Driverless (Autonomous) Cars
A personal view by Dave Randle, who is unconvinced this is the best way forward…
Whatever it says on the packaging, smart televisions and smart phones are anything but. Any smartness going around remains with the people who made them. All any machine can do is to choose between various pre-programmed options through binaries and Boolean algebra. This is not thinking. The most elaborate computer on the planet has less intelligence than a cockroach.
Yet there is a constant move to turn decision making over to these mechanical idiots – why? To avoid responsibility? To save ourselves the business of knowing, evaluating, developing skills and expertise.
When you phone your bank, you speak to an individual with no training and no choice but to fill in the windows on his screen with mostly useless information. He or she has to ask you for the same information twice or more, because they have moved to a new screen.
Once, if you went to a hospital, you were seen by a specialist, or at least a conscious, living, breathing doctor, who diagnosed you as an individual. Now you are stuffed into a machine that reads your bumps and issues one of a limited number of catch all results.
You can’t argue with the machine, because it is stupid, and the quack can’t be sued because he has the lottery ticket verified by the program.
There are those who wonder why our society is inexorably dumbing down. The answer lies in mistaking machines for something alive or intelligent. A computer can do a lot more things than a scroll saw, but it is still just a tool. Look at all the village jumble sale posters done by machine minders rather than designers; the computer has no taste, no eye, and no cognisance of the purpose of your clickings and rattlings.

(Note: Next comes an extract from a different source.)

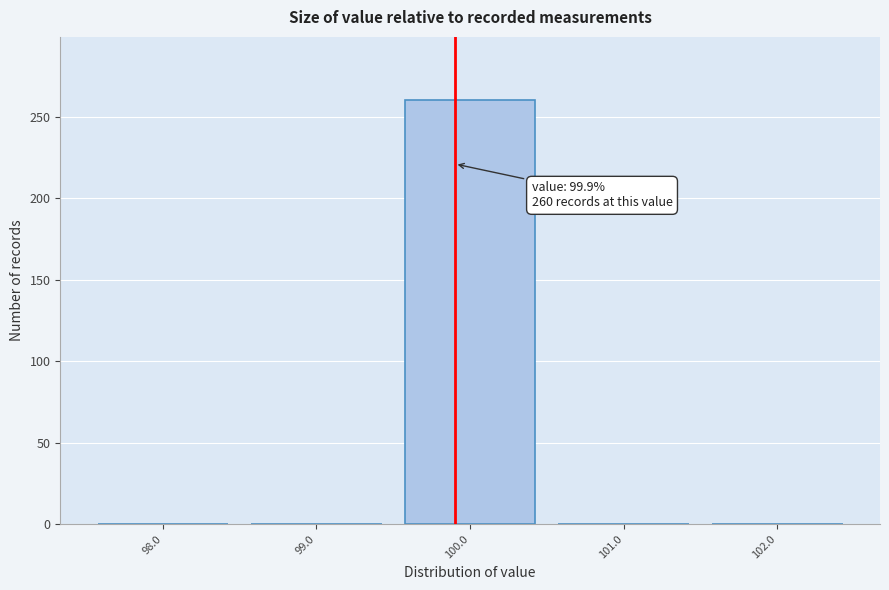

Reading left to right, list all the values displayed in this chart.

98.0=0	99.0=0	100.0=260	101.0=0	102.0=0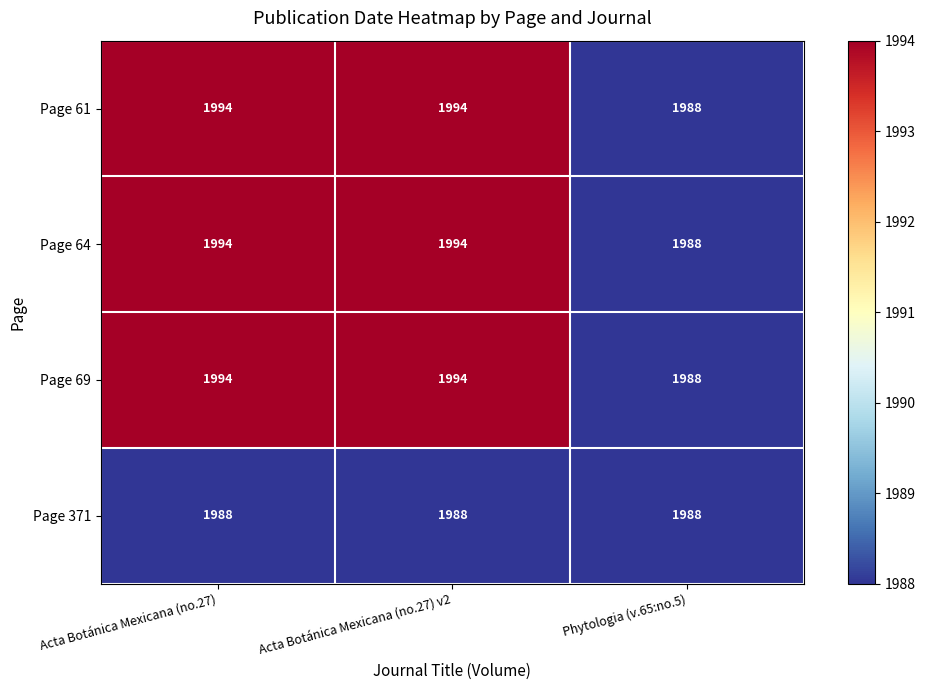

What is the spread (max minus min) of values at Acta Botánica Mexicana (no.27)?

6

Those of us who get to drive the latest in motors look for the freedom and joy of skilful and challenging driving, from understanding and working with the laws of physics and the satisfaction of getting the best out of a car, in terms of performance, smoothness, fuel consumption and handling.

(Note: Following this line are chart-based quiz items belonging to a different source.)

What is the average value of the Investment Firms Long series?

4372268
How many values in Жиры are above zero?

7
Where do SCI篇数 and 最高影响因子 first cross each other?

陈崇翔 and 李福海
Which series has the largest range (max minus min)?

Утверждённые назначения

As time goes on, we are treated ever more like Pavlov’s dogs, bleeped at, overruled, skills and enjoyment edited out by technology designed to be idiot proof but which only works for idiots. After many years, my co-driver and I have decided not to take part in future MPG Marathons, because the last car we drove’s over-intrusive electronics left no room for art or technique.
The thought that there will be vehicles on the public highway under the control of insensible machinery fills me with horror. Not just because it will remove the last of the pleasures of driving, but because it will further exacerbate the delusions of invulnerability of those who have been taught on cars that don’t permit you to drive them, and, worst, because a machine can never have the number of options available at very short order to the human mind.
People’s senses are all around them. They can spot things that are wrong in the environment. If the car responds, rather than making its own pre-programmed inappropriate decisions, they can often get out of trouble, even in new circumstances. No matter how many sensors there are in a motor car, they won’t come close to covering all eventualities, and a machine is hopeless at knowing what should be done about them, apart from stop and put on the hazard lights.
On an average of three times a week, a lorry on the inside lane will start to come out, compromising a driver between me and it. The car behind me is usually too close, but I always leave plenty of road to drive on between me and the car in front. The only safe thing to do is to speed up momentarily to provide a space behind me for the other car to move into.
All the time you are driving on the motorway, you are not just keeping a safe distance between you and the car in front, you are reading all vehicles around you and often making decisions based on what you know they’re about to do. A good driver drives for everyone and controls the space he’s sitting in. No machine could come close. In the scenario above, it not only would not do the right thing, it wouldn’t let you do it. At least the person squashed by the lorry would have the reassurance that the stupid self-driven contraption didn’t exceed the arbitrary speed limit.
What if the signals to the car go wrong and you stray onto a railway line when a freight train is coming at you? The b—– thing won’t have the least idea what’s going on. In a car that allows for the presence of intelligence, you can act quickly, forwards or backwards to get out of trouble. Modern motors need time to consider whether their installed programs agree with you before letting you have your way.
The bizarre thing about all this is that, despite the typical negative concentration on accident figures, by far the majority of ordinary motorists get through their motoring day, and motoring life, safely. For the most part, they are much better at driving than they are with less challenging domestic activities where they knock things over and bash their toes on things.
Depriving them of that satisfaction and one more human skill just because we can, or because the government doesn’t want anyone to have any freedom or pleasure is another plummet toward a time when there is no dumber left and all of our humanity is subordinated to robotics and electronics.
Time will tell what a nuisance they will be to conscious road users. Will you be able to wave them out, or on? Will they know when someone has jumped the traffic lights on the roundabout? Will they know to tuck their rear end in when their lane is jammed? Will they know to think about bikes when there aren’t any? Will they know that holiday makers always drive at 40 mph, whether the limit is 30 or 60? Will they be able to pass a number of parked cars in a single pass when it is clear ahead, or will they pick their way around each of them causing the biggest hold up and accident risk like the 40 mph holidaymakers? Will you be able to set the style of driving – inside lane lorry botherer, middle lane Volvo botherer or outside lane Sprinter botherer? Will there be a setting for the M20 where the car jumps out of the way of ton up Belgians?